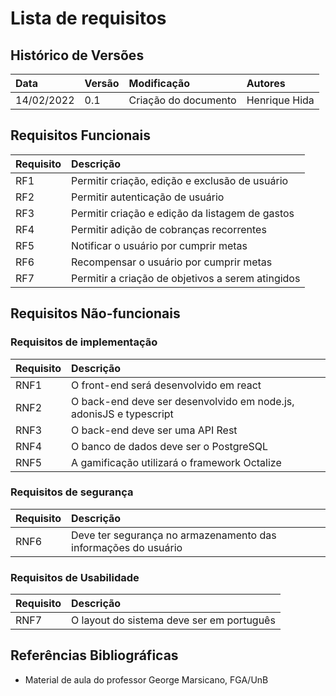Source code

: # Lista de requisitos

## Histórico de Versões
|Data|Versão|Modificação|Autores|
|:---|:-----|:----------|:------|
|14/02/2022|0.1|Criação do documento |Henrique Hida|

## Requisitos Funcionais
| Requisito |Descrição|
|:---|:-----|
| RF1 | Permitir criação, edição e exclusão de usuário  |
| RF2 | Permitir autenticação de usuário|
| RF3 | Permitir criação e edição da listagem de gastos|
| RF4 | Permitir adição de cobranças recorrentes |
| RF5 | Notificar o usuário por cumprir metas|
| RF6 | Recompensar o usuário por cumprir metas|
| RF7 | Permitir a criação de objetivos a serem atingidos|

## Requisitos Não-funcionais 
### Requisitos de implementação
| Requisito |Descrição|
|:---|:-----|
| RNF1 | O front-end será desenvolvido em react  |
| RNF2 | O back-end deve ser desenvolvido em node.js, adonisJS e typescript|
| RNF3 | O back-end deve ser uma API Rest|
| RNF4 | O banco de dados deve ser o PostgreSQL |
| RNF5 | A gamificação utilizará o framework Octalize|

### Requisitos de segurança
| Requisito |Descrição|
|:---|:-----|
| RNF6 | Deve ter segurança no armazenamento das informações do usuário  |

### Requisitos de Usabilidade 
| Requisito |Descrição|
|:---|:-----|
| RNF7 | O layout do sistema deve ser em português  |

## Referências Bibliográficas
* Material de aula do professor George Marsicano, FGA/UnB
================
WORK INSTRUCTIONS: Reproduce each line of the records in which "edição" appears.

WRITTEN ANSWER:
| RF1 | Permitir criação, edição e exclusão de usuário  |
| RF3 | Permitir criação e edição da listagem de gastos|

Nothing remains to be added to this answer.